Problems and tasks –
(1) Reproduce the passage of the reactor text that starts at "BRIEF DESCRIPTION OF" and ends at "not shown here.".
(2) According to the reactor text, what shape is the middle section of the reactor body?
--- START Text provided ---
Pressurized reactor for food processing

Abstract

The subject of this invention is a reactor for food processing in a composite geometrical shape, and a cover screwed in to the upper section, which principle of operation to generate high levels of temperature and pressure will be to utilize hot air supplied by a compressor in series with a heat exchanger, which conducted through 3 inputs designed in position and angle to, in combination with the helicoidally design of the interior and a relief exit, generate a hurricane like effect that maintains the food in constant movement during all the process cycle time. The reactor is equipped with entrance and exit fast action butterfly like valves activated by mechanical actuators and temperature and pressure sensors, all connected in a network and managed by a Programmable Logic Control that monitors the parameters and executes the actions by software

Description

BRIEF DESCRIPTION OF DRAWINGS

In FIG. 1 can be seen an exploded view of the reactor and the parts that composes it, the upper view shows a fast action butterfly type valve 1 that is assembled to the cover 2 that in turns is fastened to the upper part of the reactor 3 by a set of screws; the body of the reactor is made of three sections, the upper section 4 that is cylindrical, the middle section 5 that is conical, and the lower section 6 that has a cylindrical end, and a flat base 7, where another fast action butterfly type valve 8 is assembled. The actuators of these valves 1 and 8 are not shown here.
--- END Text provided ---
--- START Data supplied ---
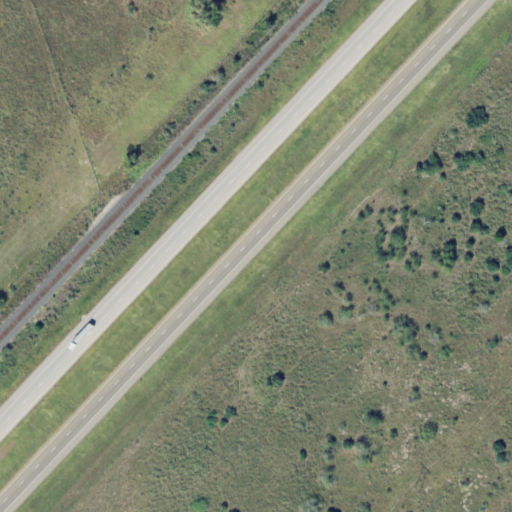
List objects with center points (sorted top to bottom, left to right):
railway: (160, 168)
road: (203, 216)
road: (239, 255)
power tower: (418, 489)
--- END Data supplied ---
Completed exercise –
(1)
BRIEF DESCRIPTION OF DRAWINGS

In FIG. 1 can be seen an exploded view of the reactor and the parts that composes it, the upper view shows a fast action butterfly type valve 1 that is assembled to the cover 2 that in turns is fastened to the upper part of the reactor 3 by a set of screws; the body of the reactor is made of three sections, the upper section 4 that is cylindrical, the middle section 5 that is conical, and the lower section 6 that has a cylindrical end, and a flat base 7, where another fast action butterfly type valve 8 is assembled. The actuators of these valves 1 and 8 are not shown here.

(2) Conical.